United States of America, Appellee, v. Lemuel Mont, Appellant, 299 F.2d 575 (2d Cir. 1962)

Annotate this Case
US Court of Appeals for the Second Circuit - 299 F.2d 575 (2d Cir. 1962)

Argued Feb. 5, 1962. Decided Feb. 21, 1962

Motion to admit appellant to bail pending appeal.

Louis Kaye, New York City, for appellant.

Charles B. Rangel, Asst. U.S. Atty., Southern District of New York, New York City, for appellee.

Before LUMBARD, Chief Judge, and SWAN and WATERMAN, Circuit Judges.


The motion is denied. The appellant may move for preference in the hearing of the appeal.
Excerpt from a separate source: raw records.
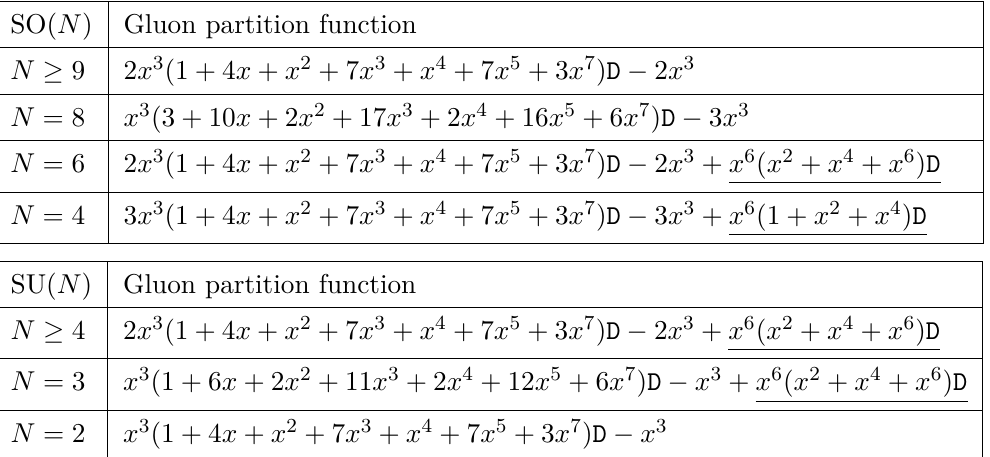
Table 5 . Partition function over the space of Lagrangians in D = 7 involving four F a D ≡ 1 / ((1 − x 4 )(1 − x 6 )) . Contribution of M non-inv is underlined. The rest is the contribution of M inv . Partition function for SO(5) and SO(7) is the same as that for SO( N ) for N ≥ 9 .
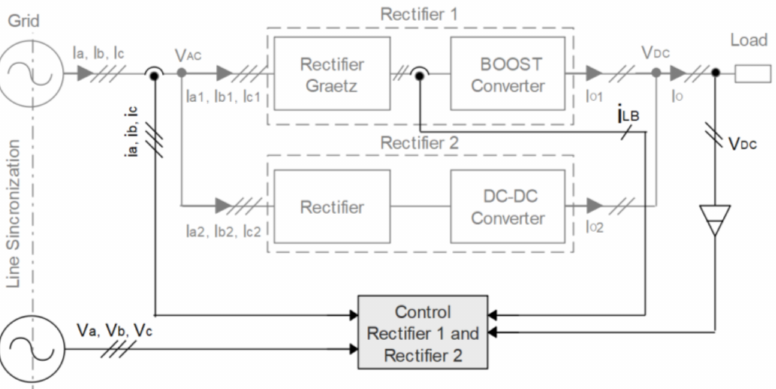
Figure 27. Configuration of electrical circuit applied in HTR with sinusoidal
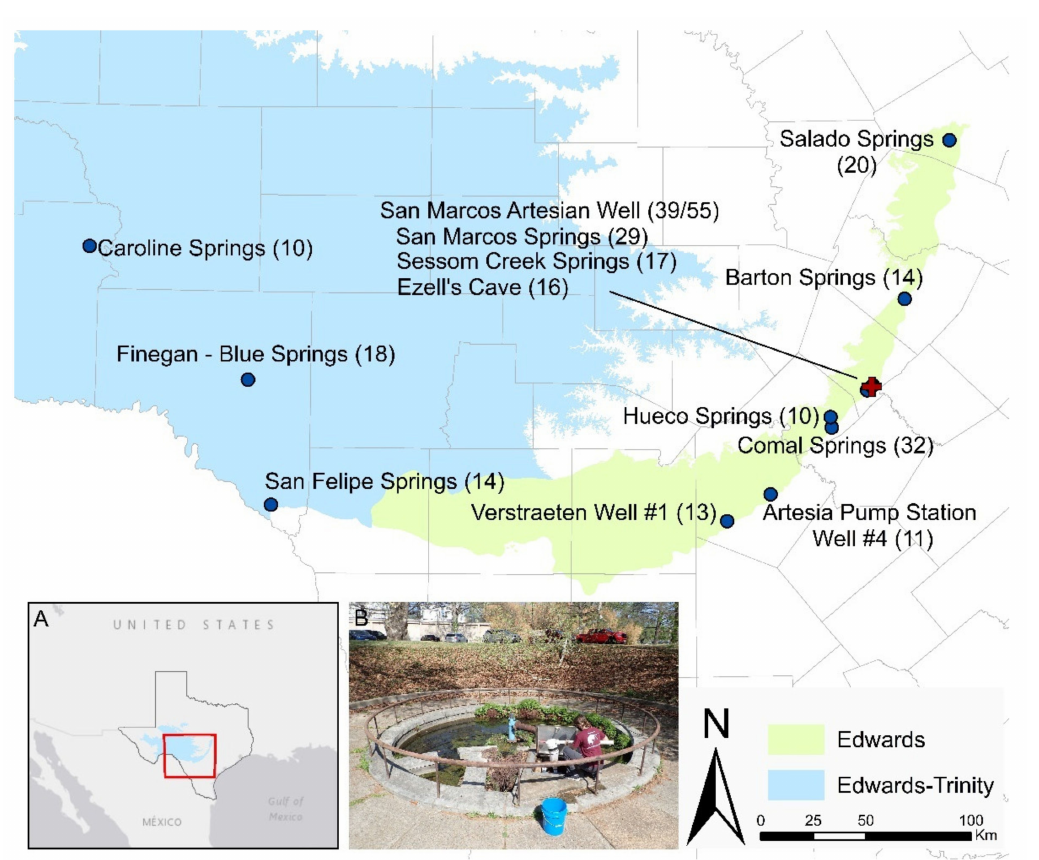
Figure 1. San Marcos Artesian Well and other diverse groundwater sites (>10 stygobionts) in the Edwards and Edwards- Trinity Aquifers. Species richness in parentheses. Inset A: Overview map. Inset B: San Marcos Artesian Well. Two numbers reported for the SMAW are published records (39) used in β -diversity analyses and published + unpublished, undetermined taxa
WATERMAN, Circuit Judge (dissenting).

I dissent. I would grant the motion conditioned both upon the posting of security for appellant's appearance in the amount of Ten Thousand Dollars ($10,000.00), and upon strict compliance with our rules relative to progressing appeals-- that is, the record on appeal is to be filed with the clerk on or before February 26, 1962 and appellant's brief and appendix on or before March 28, 1962.

Appellant was at large under $4,000 bail from arraignment on June 22, 1961 to the conclusion of the trial on December 22, 1961 and has no record to date of ever having been a bad bail risk. Appellant's counsel, who was also trial counsel, has filed with us an eight page affidavit in which he has detailed multiple claims of errors of law that occurred when a pre-trial motion to suppress evidence was denied, when evidentiary rulings were made during trial, when a motion to dismiss the indictment was demied and when the charge was delivered,-- all of which appellant desires us to review on appeal. Without any reservation counsel has taken oath that the contents of this affidavit are true of his own knowledge. I am not prepared to consider unanswered statements so made by a member of the bar to the judges of this court prima facie prevarications.

In his answering affidavit the Assistant United States Attorney only says with reference to these claims of error:

'8. THIS APPEAL IS FRIVOLOUS, since the factual questions presented by defense counsel were decided by a jury and cannot be considered on appeal. No objections were taken by defense to the judge's charge.'

Trial counsel's belief in the merits of his several claims of error may well be overoptimistic, but the disappointing answering affidavit is so inadequate that I believe it a judge's duty under our Rule 46(a) (2), F.R.Crim.Proc. 18 U.S.C.A. to allow bail pending this appeal, the bail to be revocable upon motion if it shall later appear that the appeal is taken for delay.